= Gregory Northcraft =

American social psychologist

Gregory B. Northcraft is an American social psychologist.

While Northcraft attended Dartmouth College, he spent a portion of 1973 working for the United States Information Agency's Foreign Information Service. He graduated with Bachelor of Arts degrees in psychology and Russian language and literature in 1975. Northcraft earned a second Bachelor of Arts degree in experimental psychology in 1977 from the University of Oxford, and worked for the Office of the Commissioner of Education in the same year. As a master's and doctoral student of social psychology at Stanford University, Northcraft spent part of 1979 with the Office of Consumer Studies within the Food and Drug Administration.

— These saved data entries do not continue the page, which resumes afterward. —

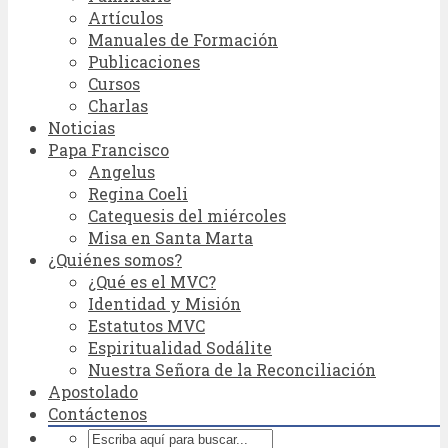
Artículos
Manuales de Formación
Publicaciones
Cursos
Charlas
Noticias
Papa Francisco
Angelus
Regina Coeli
Catequesis del miércoles
Misa en Santa Marta
¿Quiénes somos?
¿Qué es el MVC?
Identidad y Misión
Estatutos MVC
Espiritualidad Sodálite
Nuestra Señora de la Reconciliación
Apostolado
Contáctenos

After completing his graduate studies in 1981, Northcraft began his career at the University of Arizona as an assistant professor of management and public policy. He was successively promoted to an associate and full professorship in 1987 and 1991, respectively. In 1996, Northcraft joined the University of Illinois Urbana-Champaign faculty, where he served as Harry J. Gray Professor of Executive Leadership from 2001 to 2009. In 2008, Northcraft became director of the Office of Research, while also serving as interim associate dean of faculty for the University of Illinois College of Business. Before Northcraft retired in 2009, he held the full-time associate deanship.